Губы Веры шевельнулись, но не для ответа, а в замешательстве.
— Но «Джоконда» для человечества — это же не просто картина, даже чудесная. «Джоконда» — это часть самого человечества. И вот ситуация — абсурдная! Смотрим! — запросто предложил Пшеничный Вере войти в созданную им ситуацию. — Первое, что попадает в поле зрения, — глаза. Глаза человека, вопиющего о сострадании и спасении: «Я — плоть, я кровь — мне страшно!! Она — это всего лишь холст и краски». Как я заметил в начале, для примера я взял простого человека, не наделенного философским складом ума, который мог бы мыслить приблизительно следующим образом: «Умру сейчас, или через год, или через пятьдесят лет, какая разница?! Даже если что и создам полезное, оно все равно будет не сравнимо с Моной Лизой. И то, еще создам или нет?!» Но перед нами — человек простой, не обремененный глубокими мыслями. И потому в глазах его — жажда жизни, мольба к ему подобным: «Спасите!»
И взгляд Джоконды — сначала такой, каким мы его привыкли воспринимать: чуть насмешливый, отчужденный… В глазах — века, не более. И вдруг — глаза Леонардо! «Я душу оставил на Земле! Вам! Мне без нее дико, невыносимо. Но я ее оставил, и вы не убережете?!»
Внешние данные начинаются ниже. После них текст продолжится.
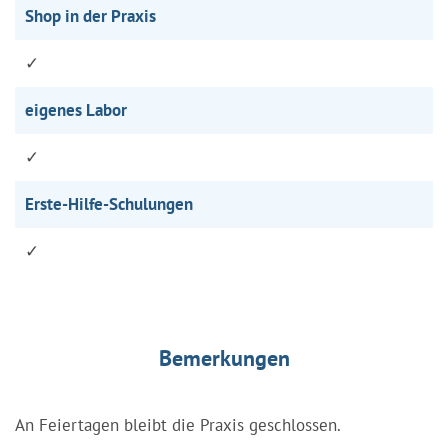
Shop in der Praxis
✓
eigenes Labor
✓
Erste-Hilfe-Schulungen
✓
Bemerkungen
An Feiertagen bleibt die Praxis geschlossen.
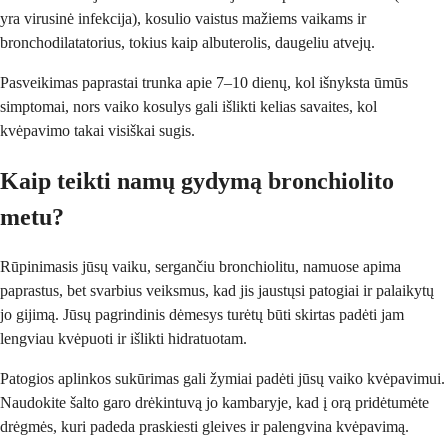
yra virusinė infekcija), kosulio vaistus mažiems vaikams ir
bronchodilatatorius, tokius kaip albuterolis, daugeliu atvejų.
Pasveikimas paprastai trunka apie 7–10 dienų, kol išnyksta ūmūs
simptomai, nors vaiko kosulys gali išlikti kelias savaites, kol
kvėpavimo takai visiškai sugis.
Kaip teikti namų gydymą bronchiolito
metu?
Rūpinimasis jūsų vaiku, sergančiu bronchiolitu, namuose apima
paprastus, bet svarbius veiksmus, kad jis jaustųsi patogiai ir palaikytų
jo gijimą. Jūsų pagrindinis dėmesys turėtų būti skirtas padėti jam
lengviau kvėpuoti ir išlikti hidratuotam.
Patogios aplinkos sukūrimas gali žymiai padėti jūsų vaiko kvėpavimui.
Naudokite šalto garo drėkintuvą jo kambaryje, kad į orą pridėtumėte
drėgmės, kuri padeda praskiesti gleives ir palengvina kvėpavimą.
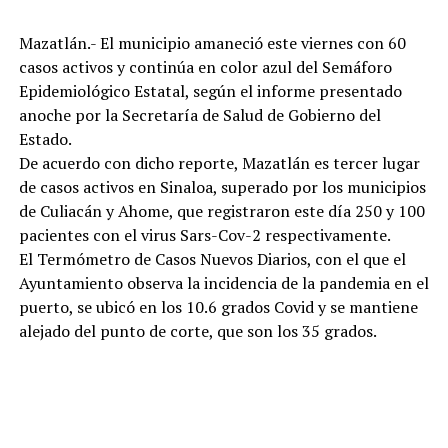
Mazatlán.- El municipio amaneció este viernes con 60
casos activos y continúa en color azul del Semáforo
Epidemiológico Estatal, según el informe presentado
anoche por la Secretaría de Salud de Gobierno del
Estado.
De acuerdo con dicho reporte, Mazatlán es tercer lugar
de casos activos en Sinaloa, superado por los municipios
de Culiacán y Ahome, que registraron este día 250 y 100
pacientes con el virus Sars-Cov-2 respectivamente.
El Termómetro de Casos Nuevos Diarios, con el que el
Ayuntamiento observa la incidencia de la pandemia en el
puerto, se ubicó en los 10.6 grados Covid y se mantiene
alejado del punto de corte, que son los 35 grados.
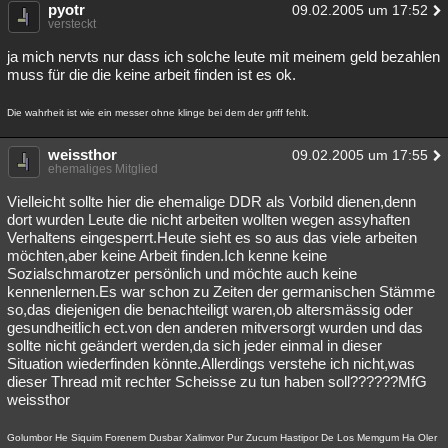
pyotr
09.02.2005 um 17:52
Besucht
Teilgenommen
Alle
Neue
Geschlossen
versteckt
ja mich nervts nur dass ich solche leute mit meinem geld bezahlen
Lesenswert
Schlüsselwörter
muss für die die keine arbeit finden ist es ok.
Die wahrheit ist wie ein messer ohne klinge bei dem der griff fehlt.
weissthor
09.02.2005 um 17:55
ehemaliges Mitglied
Vielleicht sollte hier die ehemalige DDR als Vorbild dienen,denn
dort wurden Leute die nicht arbeiten wollten wegen assyhaften
Verhaltens eingesperrt.Heute sieht es so aus das viele arbeiten
möchten,aber keine Arbeit finden.Ich kenne keine
Sozialschmarotzer persönlich und möchte auch keine
kennenlernen.Es war schon zu Zeiten der germanischen Stämme
so,das diejenigen die benachteiligt waren,ob altersmässig oder
gesundheitlich ect.von den anderen mitversorgt wurden und das
sollte nicht geändert werden,da sich jeder einmal in dieser
Situation wiederfinden könnte.Allerdings verstehe ich nicht,was
dieser Thread mit rechter Scheisse zu tun haben soll??????MfG
weissthor
Golumbor He Siquim Forenem Dusbar Xalimvor Pur Zucum Hastipor De Los Memgum Ha Oler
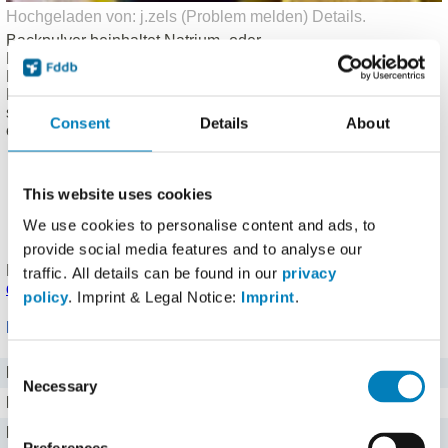
Hochgeladen von: j.zels (
Problem melden
)
Details
.
Backpulver beinhaltet Natrium- oder
Kaliumhydrogencarbonat, welches durch die Zugabe von
Flüssigkeiten zum Teig und durch die beinhaltete Säure zu
Kohlenstoffdioxid wird. Durch die Gasentwicklung vergrößert
sich das Volumen des Teigs und die typische Porung
Consent
Details
About
entsteht.
Dieses Produkt benötigt ggf. weitere Zutaten, um
verzehrfertig zu sein.
This website uses cookies
Laktosefrei
Fructosefrei
We use cookies to personalise content and ads, to
Vegetarisch (vegan)
provide social media features and to analyse our
Produkt eingetragen von einem
Fddb Nutzer
.
Hinweise zu
traffic. All details can be found in our
privacy
den Produktdaten
.
policy
. Imprint & Legal Notice:
Imprint
.
Nährwerte für 100 g
Consent
Brennwert
419 kj kJ
Necessary
Selection
Kalorien
100 kcal
Protein
0,1 g g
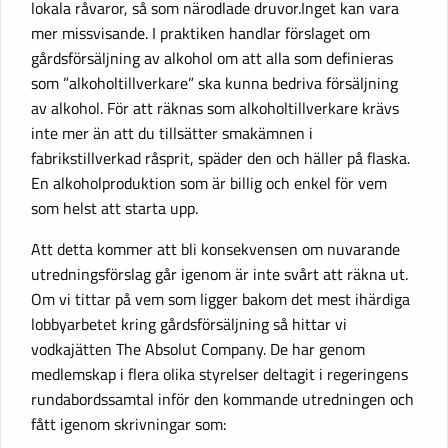
lokala råvaror, så som närodlade druvor.Inget kan vara
mer missvisande. I praktiken handlar förslaget om
gårdsförsäljning av alkohol om att alla som definieras
som ”alkoholtillverkare” ska kunna bedriva försäljning
av alkohol. För att räknas som alkoholtillverkare krävs
inte mer än att du tillsätter smakämnen i
fabrikstillverkad råsprit, späder den och häller på flaska.
En alkoholproduktion som är billig och enkel för vem
som helst att starta upp.
Att detta kommer att bli konsekvensen om nuvarande
utredningsförslag går igenom är inte svårt att räkna ut.
Om vi tittar på vem som ligger bakom det mest ihärdiga
lobbyarbetet kring gårdsförsäljning så hittar vi
vodkajätten The Absolut Company. De har genom
medlemskap i flera olika styrelser deltagit i regeringens
rundabordssamtal inför den kommande utredningen och
fått igenom skrivningar som:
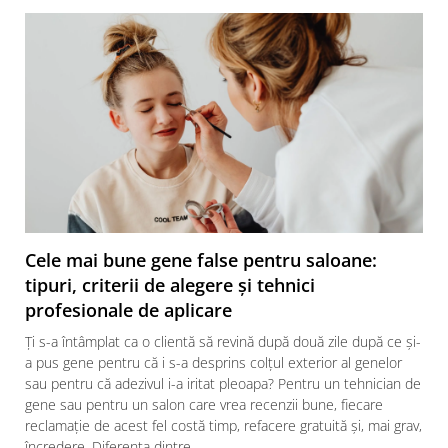
Cele mai bune gene false pentru saloane:
tipuri, criterii de alegere și tehnici
profesionale de aplicare
Ți s-a întâmplat ca o clientă să revină după două zile după ce și-
a pus gene pentru că i s-a desprins colțul exterior al genelor
sau pentru că adezivul i-a iritat pleoapa? Pentru un tehnician de
gene sau pentru un salon care vrea recenzii bune, fiecare
reclamație de acest fel costă timp, refacere gratuită și, mai grav,
încredere. Diferența dintre...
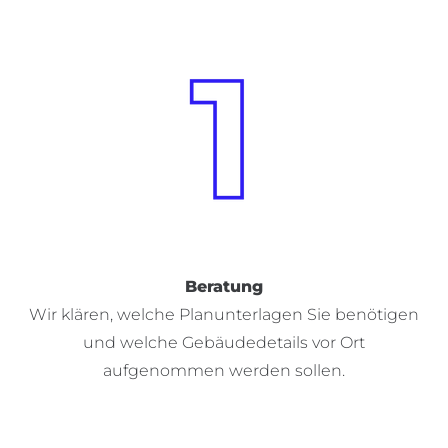
Beratung
Wir klären, welche Planunterlagen Sie benötigen
und welche Gebäudedetails vor Ort
D
aufgenommen werden sollen.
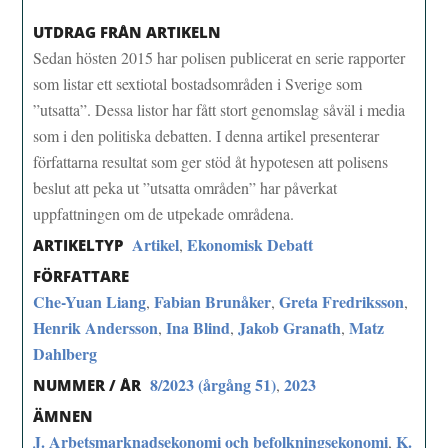
UTDRAG FRÅN ARTIKELN
Sedan hösten 2015 har polisen publicerat en serie rapporter
som listar ett sextiotal bostadsområden i Sverige som
”utsatta”. Dessa listor har fått stort genomslag såväl i media
som i den politiska debatten. I denna artikel presenterar
författarna resultat som ger stöd åt hypotesen att polisens
beslut att peka ut ”utsatta områden” har påverkat
uppfattningen om de utpekade områdena.
Artikel
Ekonomisk Debatt
,
ARTIKELTYP
FÖRFATTARE
Che-Yuan Liang
Fabian Brunåker
Greta Fredriksson
,
,
,
Henrik Andersson
Ina Blind
Jakob Granath
Matz
,
,
,
Dahlberg
8/2023 (årgång 51)
2023
,
NUMMER / ÅR
ÄMNEN
J. Arbetsmarknadsekonomi och befolkningsekonomi
K.
,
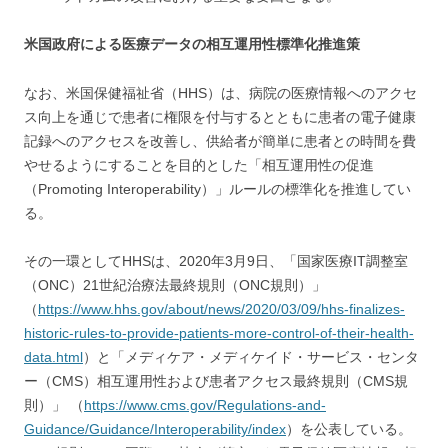
米国政府による医療データの相互運用性標準化推進策
なお、米国保健福祉省（HHS）は、病院の医療情報へのアクセ
ス向上を通じで患者に権限を付与するとともに患者の電子健康
記録へのアクセスを改善し、供給者が簡単に患者との時間を費
やせるようにすることを目的とした「相互運用性の促進
（Promoting Interoperability）」ルールの標準化を推進してい
る。
その一環としてHHSは、2020年3月9日、「国家医療IT調整室
（ONC）21世紀治療法最終規則（ONC規則）」
（
https://www.hhs.gov/about/news/2020/03/09/hhs-finalizes-
historic-rules-to-provide-patients-more-control-of-their-health-
data.html
）と「メディケア・メディケイド・サービス・センタ
ー（CMS）相互運用性および患者アクセス最終規則（CMS規
則）」 （
https://www.cms.gov/Regulations-and-
Guidance/Guidance/Interoperability/index
）を公表している。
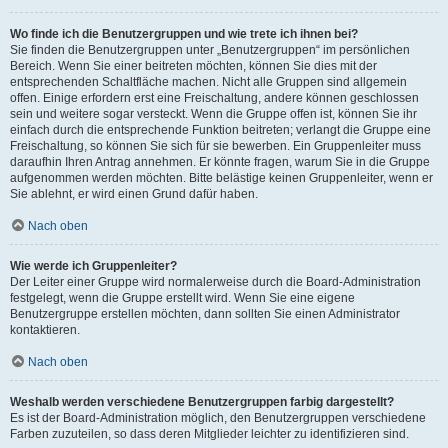
Wo finde ich die Benutzergruppen und wie trete ich ihnen bei?
Sie finden die Benutzergruppen unter „Benutzergruppen“ im persönlichen
Bereich. Wenn Sie einer beitreten möchten, können Sie dies mit der
entsprechenden Schaltfläche machen. Nicht alle Gruppen sind allgemein
offen. Einige erfordern erst eine Freischaltung, andere können geschlossen
sein und weitere sogar versteckt. Wenn die Gruppe offen ist, können Sie ihr
einfach durch die entsprechende Funktion beitreten; verlangt die Gruppe eine
Freischaltung, so können Sie sich für sie bewerben. Ein Gruppenleiter muss
daraufhin Ihren Antrag annehmen. Er könnte fragen, warum Sie in die Gruppe
aufgenommen werden möchten. Bitte belästige keinen Gruppenleiter, wenn er
Sie ablehnt, er wird einen Grund dafür haben.
Nach oben
Wie werde ich Gruppenleiter?
Der Leiter einer Gruppe wird normalerweise durch die Board-Administration
festgelegt, wenn die Gruppe erstellt wird. Wenn Sie eine eigene
Benutzergruppe erstellen möchten, dann sollten Sie einen Administrator
kontaktieren.
Nach oben
Weshalb werden verschiedene Benutzergruppen farbig dargestellt?
Es ist der Board-Administration möglich, den Benutzergruppen verschiedene
Farben zuzuteilen, so dass deren Mitglieder leichter zu identifizieren sind.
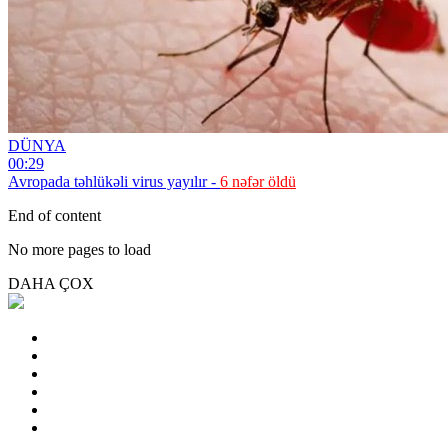
DÜNYA
00:29
Avropada təhlükəli virus yayılır -
6 nəfər öldü
End of content
No more pages to load
DAHA ÇOX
Теперь зададимся вопросом: что этот человек? Что он оставит после себя? Выводок потомства. И все! А «Джоконда», она то, что жизнь имеет смысл, что мир не погибнет. Он не исчезнет, пока в нем есть улыбка и душа Леонардо! И как быть?
Вера задумчиво пила мартини.
— Ну вообще-то спасти человека! Хотя… — Астрова не договорила, но смысл был понятен.
— Хорошо, спасем! Но вопрос для нас с вами не в этом, а в том, сразу ли решат спасти или будут думать, спорить?
— Конечно, спорить! Еще как спорить! Миллионы найдутся, кто выберет Мону Лизу.
— Ну, Вера?! — внезапно перешел на спокойный, дружелюбный тон Пшеничный.
— Что?
— Как что? — искренне удивился он. — Я вам такой пример придумал, опять-таки связав его с историей, а вы!
— Да что я? — недоумевала Астрова.
— Да то, что если бы все, что вы написали и еще напишете, противопоставить в подобной абсурдной ситуации жизни человека, то никто и секунды думать не станет, тотчас все единогласно решат: взорвать к черту и книги, и дискеты этой Астровой. Человека бы только спасти!
Вера понимающе кивнула:
— Смысл тот же: какого черта сидеть и выписывать мелодику предложений, переставлять слова в поисках гармоничных сочетаний. Настукала — и готово!